▶ Short exercise A: Name each early Church writer mentioned in the final paragraph of the blog post about Christmas and the Saturnalia.
▶ Short exercise B: Write the next part of the blog post about Christmas and the Saturnalia, picking up after its last sentence.

Friday, December 12, 2014

What's so funny about peace, love, and a little historical understanding?

"little silent christmas tree"

So I stumble into this argument again, about Christmas being Saturnalia for Christians, and that sends me to my archives where I finally dig this up (I really need to index this stuff), which I repeat again this year in hopes that repetition will make a dent in ignorance (I'm not holding my breath.  "Engines of our Ingenuity" this morning, often a fairly well researched program, repeated most of the baseless nonsense about Christmas trees and Christmas traditions.  One day I'll just give up).

First, let's note there's a disagreement over whether Christmas was set atop "Sol Invictii" (per a comment at Salon) or the Saturnalia.  The two become interchangeable in these arguments, which is tedious but typical.  So:

Christmas was not among the earliest festivals of the Church. Irenaeus and Tertullian omit it from their lists of feasts; Origen, glancing perhaps at the discreditable imperial Natalitia, asserts (in Lev. Hom. viii in Migne, P.G., XII, 495) that in the Scriptures sinners alone, not saints, celebrate their birthday; Arnobius (VII, 32 in P.L., V, 1264) can still ridicule the "birthdays" of the gods.

▶ Extracted entries:
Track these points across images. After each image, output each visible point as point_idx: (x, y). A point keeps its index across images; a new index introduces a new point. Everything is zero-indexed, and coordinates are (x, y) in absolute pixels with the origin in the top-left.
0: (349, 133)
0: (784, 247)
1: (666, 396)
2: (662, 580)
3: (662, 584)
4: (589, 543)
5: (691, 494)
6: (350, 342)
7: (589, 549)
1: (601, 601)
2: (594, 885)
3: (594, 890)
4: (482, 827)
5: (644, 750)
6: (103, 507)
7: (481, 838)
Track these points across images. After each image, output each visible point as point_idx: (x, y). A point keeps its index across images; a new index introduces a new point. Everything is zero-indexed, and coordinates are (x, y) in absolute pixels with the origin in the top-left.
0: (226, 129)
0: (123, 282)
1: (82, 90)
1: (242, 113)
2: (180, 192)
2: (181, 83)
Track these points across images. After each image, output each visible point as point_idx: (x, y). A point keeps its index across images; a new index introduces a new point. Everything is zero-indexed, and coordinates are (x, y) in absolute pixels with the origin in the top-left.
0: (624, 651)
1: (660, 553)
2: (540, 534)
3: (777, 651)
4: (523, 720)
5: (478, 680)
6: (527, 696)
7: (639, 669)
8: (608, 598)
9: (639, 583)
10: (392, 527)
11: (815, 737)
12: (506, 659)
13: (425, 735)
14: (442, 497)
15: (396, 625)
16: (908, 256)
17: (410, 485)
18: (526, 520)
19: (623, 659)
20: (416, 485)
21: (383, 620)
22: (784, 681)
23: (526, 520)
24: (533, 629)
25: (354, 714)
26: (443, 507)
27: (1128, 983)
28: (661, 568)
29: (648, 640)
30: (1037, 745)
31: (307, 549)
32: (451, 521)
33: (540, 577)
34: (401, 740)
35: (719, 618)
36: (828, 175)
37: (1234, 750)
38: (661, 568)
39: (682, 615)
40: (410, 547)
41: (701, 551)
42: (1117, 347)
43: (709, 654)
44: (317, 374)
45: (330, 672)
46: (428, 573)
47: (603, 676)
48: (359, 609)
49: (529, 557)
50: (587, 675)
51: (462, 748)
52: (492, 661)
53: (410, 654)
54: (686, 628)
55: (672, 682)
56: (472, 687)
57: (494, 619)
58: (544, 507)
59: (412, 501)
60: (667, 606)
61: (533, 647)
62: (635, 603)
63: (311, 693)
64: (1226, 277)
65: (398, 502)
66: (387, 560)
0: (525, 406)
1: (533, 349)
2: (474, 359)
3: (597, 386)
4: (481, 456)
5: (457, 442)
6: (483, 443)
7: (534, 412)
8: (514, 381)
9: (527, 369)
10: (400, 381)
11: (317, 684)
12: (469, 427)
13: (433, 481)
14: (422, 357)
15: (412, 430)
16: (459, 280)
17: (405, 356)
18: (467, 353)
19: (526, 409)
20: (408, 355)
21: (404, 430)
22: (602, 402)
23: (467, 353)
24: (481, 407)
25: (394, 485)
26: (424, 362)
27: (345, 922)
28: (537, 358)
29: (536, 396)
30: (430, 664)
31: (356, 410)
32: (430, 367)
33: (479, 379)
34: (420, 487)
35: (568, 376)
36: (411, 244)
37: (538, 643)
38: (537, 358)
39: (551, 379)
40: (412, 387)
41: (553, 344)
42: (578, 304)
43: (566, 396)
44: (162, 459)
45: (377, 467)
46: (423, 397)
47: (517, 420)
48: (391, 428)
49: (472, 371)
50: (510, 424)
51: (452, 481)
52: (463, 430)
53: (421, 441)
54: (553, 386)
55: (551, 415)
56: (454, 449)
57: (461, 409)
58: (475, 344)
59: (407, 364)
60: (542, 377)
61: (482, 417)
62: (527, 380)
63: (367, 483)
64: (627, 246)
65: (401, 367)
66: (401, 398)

▶ Task response A: Irenaeus, Tertullian, Origen, Arnobius

▶ Task response B:
The first evidence of the feast is from Egypt. About A.D. 200, Clement of Alexandria (Stromata I.21) says that certain Egyptian theologians "over curiously" assign, not the year alone, but the day of Christ's birth, placing it on 25 Pachon (20 May) in the twenty-eighth year of Augustus. [Ideler (Chron., II, 397, n.) thought they did this believing that the ninth month, in which Christ was born, was the ninth of their own calendar.] 
The first observance was in Egypt, not Rome.  I don't know that anyone thinks of Egypt as a hotbed of observance of Roman customs, especially since the Romans didn't do that much to export their religious customs to the hinterlands of the Empire.  Beyond declaring Caesar the "Son of God," they pretty much left local religious practices alone.  The discussion of the feast at New Advent goes on to conclude (the history is quite complex) that the feast (not the reference to the day of birth) reached Egypt between 427 and 433.  Christianity became the official religion of the Empire in 395.  About the time the Roman Empire was coming apart, in other words.  And this may or may not be wholly accurate, but it is useful in placing Alexandria in historical context:

In the late 4th century, persecution of pagans by newly Christian Romans had reached new levels of intensity. Temples and statues were destroyed throughout the Roman empire: pagan rituals became forbidden under punishment of death, and libraries were closed. In 391, Emperor Theodosius I ordered the destruction of all pagan temples, and the Patriarch Theophilus complied with his request. One theory has it that the great Library of Alexandria and the Serapeum were destroyed about this time.
Not sure just how popular a Christian holiday placed atop a pagan one would have been, even some 40 years after such events.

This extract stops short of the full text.